Rubio climbs aboard Uber’s car service bandwagon

McClatchy Washington BureauMarch 24, 2014 

— Republican U.S. Sen. Marco Rubio on Monday called for an end to local regulations that, he said, impede the success of companies such as Uber, which uses a mobile app to help passengers find on-demand car services.

Rubio visited the technology company’s D.C. office Monday to highlight the way local government regulations can, he said, prevent competition among businesses. He emphasized that the only purpose of these regulations should be to protect consumers.

In Rubio’s home state of Florida, local regulations in many cities prevent Uber from operating there and competing with taxicabs. State legislation that would have lifted these restrictions _ which include a cap on luxury-car permits, minimum fare charges similar to those charged by taxis and a requirement that rides be arranged an hour in advance _ stalled in the Florida Legislature earlier this year.

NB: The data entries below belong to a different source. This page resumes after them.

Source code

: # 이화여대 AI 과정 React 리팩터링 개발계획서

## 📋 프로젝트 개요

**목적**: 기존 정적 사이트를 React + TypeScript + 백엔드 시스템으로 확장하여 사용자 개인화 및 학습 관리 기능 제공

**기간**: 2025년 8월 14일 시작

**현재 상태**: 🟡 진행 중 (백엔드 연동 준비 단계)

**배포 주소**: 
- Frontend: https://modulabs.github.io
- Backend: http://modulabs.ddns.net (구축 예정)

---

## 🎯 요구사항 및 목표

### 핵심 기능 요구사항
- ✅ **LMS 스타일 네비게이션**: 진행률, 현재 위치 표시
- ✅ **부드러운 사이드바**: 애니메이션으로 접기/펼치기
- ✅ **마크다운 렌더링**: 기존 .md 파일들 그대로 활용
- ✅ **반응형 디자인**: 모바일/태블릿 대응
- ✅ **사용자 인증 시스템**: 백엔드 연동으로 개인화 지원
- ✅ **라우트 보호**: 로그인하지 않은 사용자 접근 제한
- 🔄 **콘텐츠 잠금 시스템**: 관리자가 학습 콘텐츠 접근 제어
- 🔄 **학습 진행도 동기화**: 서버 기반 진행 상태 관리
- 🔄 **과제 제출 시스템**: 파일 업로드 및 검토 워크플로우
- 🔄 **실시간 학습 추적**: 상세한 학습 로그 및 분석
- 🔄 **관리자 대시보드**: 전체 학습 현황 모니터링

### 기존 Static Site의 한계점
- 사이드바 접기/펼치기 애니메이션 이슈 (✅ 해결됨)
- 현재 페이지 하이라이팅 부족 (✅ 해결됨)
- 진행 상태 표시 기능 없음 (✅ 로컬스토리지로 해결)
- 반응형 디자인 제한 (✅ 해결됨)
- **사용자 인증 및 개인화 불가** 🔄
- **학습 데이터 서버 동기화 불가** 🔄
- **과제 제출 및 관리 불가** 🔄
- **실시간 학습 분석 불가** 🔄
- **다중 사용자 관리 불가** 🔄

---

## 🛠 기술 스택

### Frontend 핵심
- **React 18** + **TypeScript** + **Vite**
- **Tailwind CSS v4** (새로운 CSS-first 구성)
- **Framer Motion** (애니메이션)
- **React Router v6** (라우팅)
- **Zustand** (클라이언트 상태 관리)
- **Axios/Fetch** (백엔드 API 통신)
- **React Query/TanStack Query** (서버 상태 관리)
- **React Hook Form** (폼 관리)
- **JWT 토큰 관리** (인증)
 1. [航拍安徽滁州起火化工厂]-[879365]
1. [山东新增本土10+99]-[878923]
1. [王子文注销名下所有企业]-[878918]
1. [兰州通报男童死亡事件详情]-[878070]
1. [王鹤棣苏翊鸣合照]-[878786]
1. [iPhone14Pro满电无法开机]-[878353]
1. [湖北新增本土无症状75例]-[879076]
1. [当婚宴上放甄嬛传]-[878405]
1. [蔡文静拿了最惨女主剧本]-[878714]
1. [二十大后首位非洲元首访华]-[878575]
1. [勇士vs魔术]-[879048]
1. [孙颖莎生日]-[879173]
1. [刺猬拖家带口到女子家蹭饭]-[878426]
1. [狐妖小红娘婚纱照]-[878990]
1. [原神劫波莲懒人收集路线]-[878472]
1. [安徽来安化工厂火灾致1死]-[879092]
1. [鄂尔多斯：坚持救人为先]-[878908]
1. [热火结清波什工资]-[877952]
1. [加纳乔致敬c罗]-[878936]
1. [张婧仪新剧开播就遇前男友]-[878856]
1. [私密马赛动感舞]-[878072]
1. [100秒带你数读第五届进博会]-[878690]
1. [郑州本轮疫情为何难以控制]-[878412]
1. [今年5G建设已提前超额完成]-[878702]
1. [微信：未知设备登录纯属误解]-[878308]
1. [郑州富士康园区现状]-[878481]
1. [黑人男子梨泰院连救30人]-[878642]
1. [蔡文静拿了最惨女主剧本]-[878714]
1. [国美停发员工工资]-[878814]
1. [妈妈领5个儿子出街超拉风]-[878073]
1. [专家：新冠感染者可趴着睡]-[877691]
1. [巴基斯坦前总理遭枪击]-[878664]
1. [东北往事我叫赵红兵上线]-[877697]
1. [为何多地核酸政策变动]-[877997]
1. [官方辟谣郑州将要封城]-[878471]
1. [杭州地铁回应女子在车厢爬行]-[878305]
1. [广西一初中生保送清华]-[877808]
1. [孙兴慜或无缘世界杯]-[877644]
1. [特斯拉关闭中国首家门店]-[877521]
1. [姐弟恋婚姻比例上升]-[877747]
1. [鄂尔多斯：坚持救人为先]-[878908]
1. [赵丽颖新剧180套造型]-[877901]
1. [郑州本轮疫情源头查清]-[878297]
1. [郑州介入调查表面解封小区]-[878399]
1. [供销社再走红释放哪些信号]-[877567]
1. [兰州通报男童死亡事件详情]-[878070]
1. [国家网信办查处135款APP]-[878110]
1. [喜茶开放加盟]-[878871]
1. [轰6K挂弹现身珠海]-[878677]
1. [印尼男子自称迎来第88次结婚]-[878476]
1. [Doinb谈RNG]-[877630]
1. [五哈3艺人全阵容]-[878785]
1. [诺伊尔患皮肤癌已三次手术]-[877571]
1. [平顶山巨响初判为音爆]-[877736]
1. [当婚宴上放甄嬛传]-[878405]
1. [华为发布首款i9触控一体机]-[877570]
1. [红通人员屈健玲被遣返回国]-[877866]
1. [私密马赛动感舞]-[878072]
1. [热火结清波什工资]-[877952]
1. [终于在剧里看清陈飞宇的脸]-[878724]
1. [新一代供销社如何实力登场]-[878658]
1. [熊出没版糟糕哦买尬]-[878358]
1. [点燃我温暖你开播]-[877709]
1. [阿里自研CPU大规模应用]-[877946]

“Regulation should always be used as a way to help the public and ensure safety; it should never be used as a tool of anti-competitive activity,” Rubio said. “We should never allow government power and government regulations to be used to protect an established incumbent industry at the expense of an innovative competitor.”

Uber operates in more than 80 cities around the world, including in Jacksonville, Fla. But in other Florida cities, restrictions pose a barrier for the company, which advertises quick pick-up times and affordable prices.

“In Orlando, if you call for a town car and it shows up in five minutes, you legally need to wait 55 minutes just to get in that car,” said Rachel Holt, Uber’s East Coast general manager, at Monday’s event. “In Tampa, if you want to take a ride down the block, it must cost $50.”

While regulations that protect the consumer are necessary, Rubio said, those that simply insulate established businesses or industries from competition are harmful. He compared the laws preventing Uber’s expansion into many Florida cities to hypothetical restrictions permitting DVDs and video cassettes to be sold or rented exclusively at stores such as Blockbuster.

“Imagine if that would have existed _ we’d never have Netflix or streaming or any of these capabilities that we have now,” Rubio said. “The same is happening in the transportation sector and multiple other places.”

Rubio said he is not directly involved with legislation on the state level in Florida, but believes the services offered by companies such as Uber are crucial for a healthy economy. Restricting their ability to operate would set a bad precedent for future tech companies with innovative business plans, he said.

“The price is ultimately paid by society and by our economy, not to mention the consumer,” Rubio said.